The Employment Office report is similarly based on the idea that integration is significantly improved. The Employment Office withholds that the increase in employment in the already modest 2 percent, in practice corresponds with more people simply being put into labor market policy measures. The Employment Office are not talking about and perhaps are not even aware of the already soaring income gap between immigrants and native-born. Welfare and public services are financed with real revenue and taxes, not more politically created measures to occupy people.
Arguing that “we will be more people working,” or that Sweden will “have more taxpayers” by population growth does not increase wealth. The reason is taught at secondary school level: The wealth of nations is not determined by the size of their population, but by its average productivity. Sweden has in recent years experienced a large increase in population, a phenomenon that many developing countries are well familiar with. Instead of focusing on increasing productivity, the Alliance put its efforts into increasing the population; something they pretended was synonymous with “growth”. Having Bangladesh and Nigeria as role models in economic policy did not, however, make Sweden a richer country.

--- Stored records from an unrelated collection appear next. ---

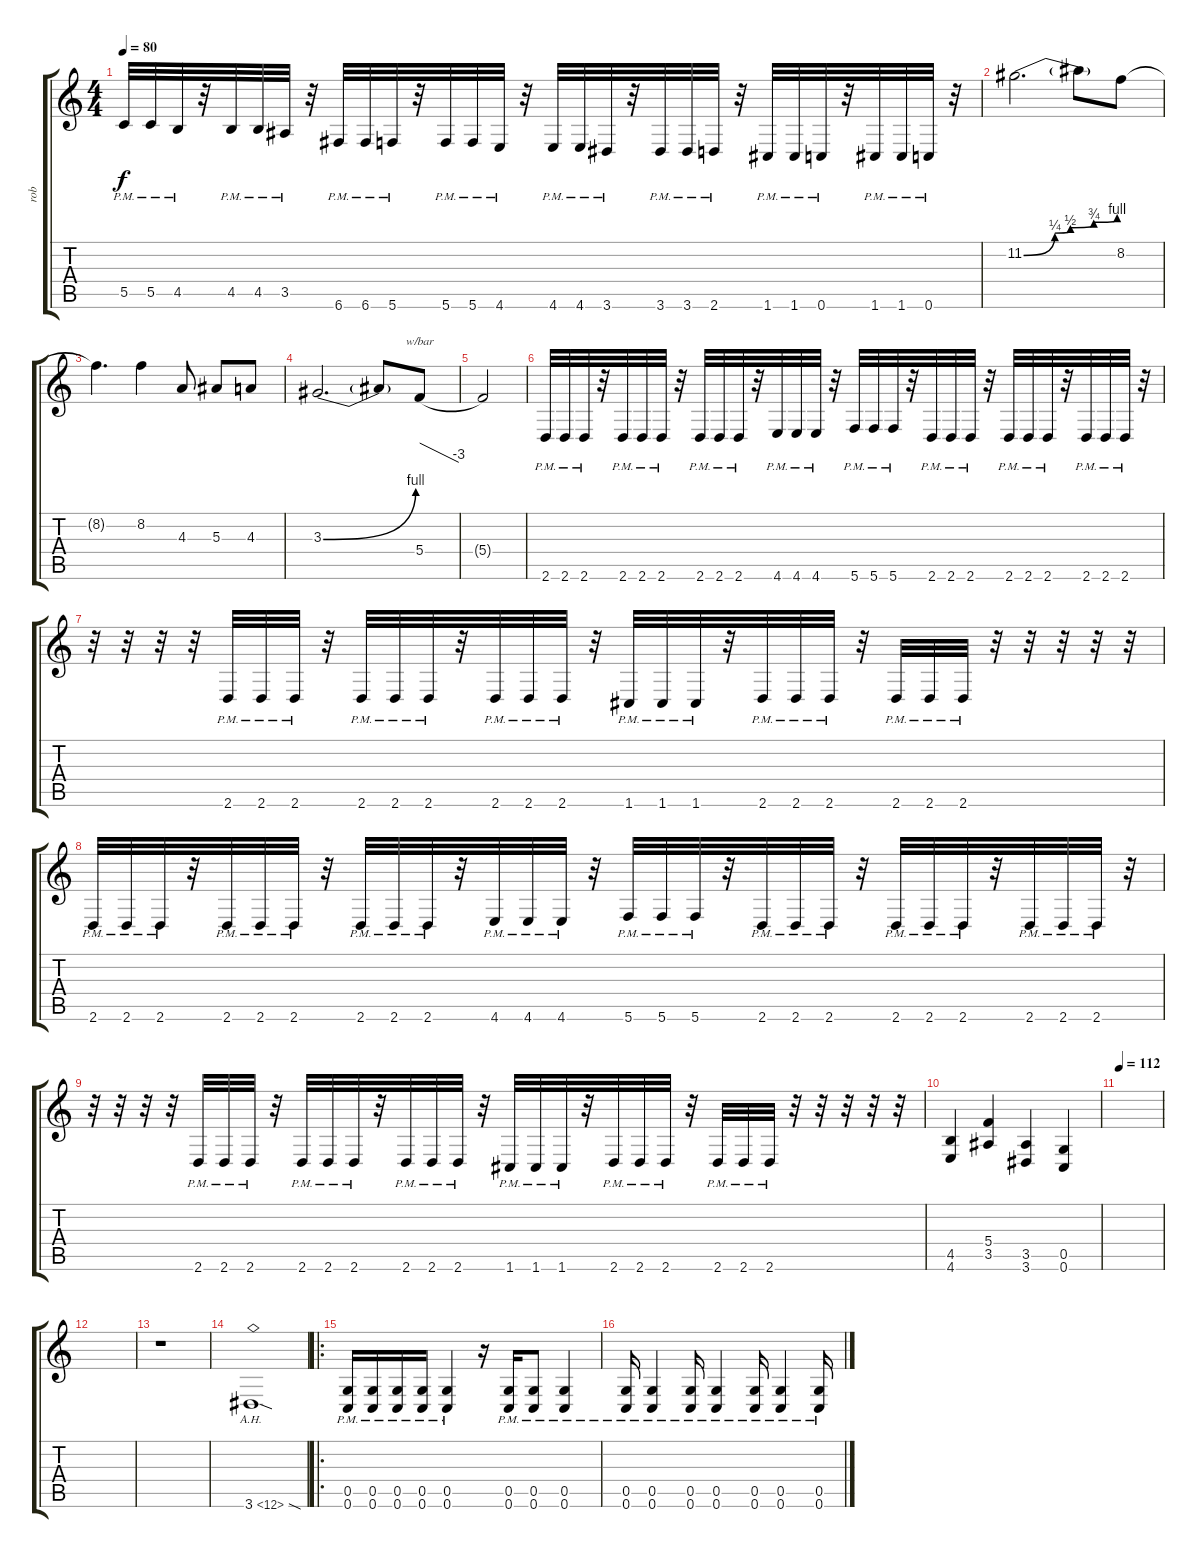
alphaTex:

\track ("rob" "rob") {instrument distortionguitar}
\staff {score tabs}
\tuning (D4 A3 F3 C3 G2 C2) {hide}
\ts (4 4)
\tempo 80
\clef g2
\ks c
5.5{pm}.32{dy f} 5.5{pm}.32 4.5{pm}.32 r.32 4.5{pm}.32 4.5{pm}.32 3.5{pm}.32 r.32 6.6{pm}.32 6.6{pm}.32 5.6{pm}.32 r.32 5.6{pm}.32 5.6{pm}.32 4.6{pm}.32 r.32 4.6{pm}.32 4.6{pm}.32 3.6{pm}.32 r.32 3.6{pm}.32 3.6{pm}.32 2.6{pm}.32 r.32 1.6{pm}.32 1.6{pm}.32 0.6{pm}.32 r.32 1.6{pm}.32 1.6{pm}.32 0.6{pm}.32 r.32 |
11.2{be (custom 0 0 20 1 30 2 45 3 60 4)}.2{d} 11.2{t}.8 8.2.8 |
8.2{t}.4{d} 8.2.4 4.3.8 5.3.8 4.3.8 |
3.3{be (bend 0 0 60 4)}.2{d} 3.3{t}.8 5.4.8{tbe (dive default 0 0 60 -12)} |
5.4{t}.2 |
2.6{pm}.32 2.6{pm}.32 2.6{pm}.32 r.32 2.6{pm}.32 2.6{pm}.32 2.6{pm}.32 r.32 2.6{pm}.32 2.6{pm}.32 2.6{pm}.32 r.32 4.6{pm}.32 4.6{pm}.32 4.6{pm}.32 r.32 5.6{pm}.32 5.6{pm}.32 5.6{pm}.32 r.32 2.6{pm}.32 2.6{pm}.32 2.6{pm}.32 r.32 2.6{pm}.32 2.6{pm}.32 2.6{pm}.32 r.32 2.6{pm}.32 2.6{pm}.32 2.6{pm}.32 r.32 |
r.32 r.32 r.32 r.32 2.6{pm}.32 2.6{pm}.32 2.6{pm}.32 r.32 2.6{pm}.32 2.6{pm}.32 2.6{pm}.32 r.32 2.6{pm}.32 2.6{pm}.32 2.6{pm}.32 r.32 1.6{pm}.32 1.6{pm}.32 1.6{pm}.32 r.32 2.6{pm}.32 2.6{pm}.32 2.6{pm}.32 r.32 2.6{pm}.32 2.6{pm}.32 2.6{pm}.32 r.32 r.32 r.32 r.32 r.32 |
2.6{pm}.32 2.6{pm}.32 2.6{pm}.32 r.32 2.6{pm}.32 2.6{pm}.32 2.6{pm}.32 r.32 2.6{pm}.32 2.6{pm}.32 2.6{pm}.32 r.32 4.6{pm}.32 4.6{pm}.32 4.6{pm}.32 r.32 5.6{pm}.32 5.6{pm}.32 5.6{pm}.32 r.32 2.6{pm}.32 2.6{pm}.32 2.6{pm}.32 r.32 2.6{pm}.32 2.6{pm}.32 2.6{pm}.32 r.32 2.6{pm}.32 2.6{pm}.32 2.6{pm}.32 r.32 |
r.32 r.32 r.32 r.32 2.6{pm}.32 2.6{pm}.32 2.6{pm}.32 r.32 2.6{pm}.32 2.6{pm}.32 2.6{pm}.32 r.32 2.6{pm}.32 2.6{pm}.32 2.6{pm}.32 r.32 1.6{pm}.32 1.6{pm}.32 1.6{pm}.32 r.32 2.6{pm}.32 2.6{pm}.32 2.6{pm}.32 r.32 2.6{pm}.32 2.6{pm}.32 2.6{pm}.32 r.32 r.32 r.32 r.32 r.32 |
(4.5 4.6).4 (5.4 3.5).4 (3.5 3.6).4 (0.5 0.6).4 |
\tempo 112
|
|
r.1 |
3.6{ah 9 sod}.1 |
\ro
(0.5{pm} 0.6{pm}).16{volume 16} (0.5{pm} 0.6{pm}).16 (0.5{pm} 0.6{pm}).16 (0.5{pm} 0.6{pm}).16 (0.5{pm} 0.6{pm}).4 r.16 (0.5{pm} 0.6{pm}).16 (0.5{pm} 0.6{pm}).8 (0.5{pm} 0.6{pm}).4 |
(0.5{pm} 0.6{pm}).16 (0.5{pm} 0.6{pm}).4 (0.5{pm} 0.6{pm}).16 (0.5{pm} 0.6{pm}).4 (0.5{pm} 0.6{pm}).16 (0.5{pm} 0.6{pm}).4 (0.5{pm} 0.6{pm}).16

As I said, recent years have been the worst Sweden ever experienced in the postwar period in terms of growth in prosperity and productivity. This did not stand in the way of the concocted image of the Reinfeldt years as some sort of golden age of economic growth. Instead of examining the rulers’ claims, the journalists helped to uncritically spread the Alliance fantasies all the way into the 2014 election. For example, as far as I know, not a single journalist asked Anders Borg why the state budget no longer used the standard measure of GDP per capita.
Magdalena Andersson however, has no interest in hiding Reinfeldt and Borg’s fiasco, which meant that the Treasury has again started to report GDP per capita. Nevertheless, there are still many who stubbornly cling to the image that things are going well for Sweden. Anyone with skills sufficient enough to click on a link to SCB or OECD have long been able to reveal that it is not true that Sweden would have the best growth and strongest economy. Yet the myth was repeated as a mantra in an echo chamber, because everyone else also repeated it. “It is known” that Dothrakis would have said.
Many journalists and politicians seem to sincerely believe that recent years has been characterized by rapid growth in GDP per capita and productivity. One possible explanation is that the Swedish government finances fared better than many continental countries after the 1990s crisis, primarily due to the consolidation of public finances. It is possible journalists confuse the public debt with what had happened to the economy at large. Another explanation may be that those in leadership positions tend to be high earners and have seen their incomes grow. All this is somewhat humorous and would be easy to mock. That these delusions survived in the debate also shows that many rulers themselves are ill informed and do not know what they are doing. Sweden has embarked on a radical migration experiment that no other developed state has ever done, and it appears they have done so blindly.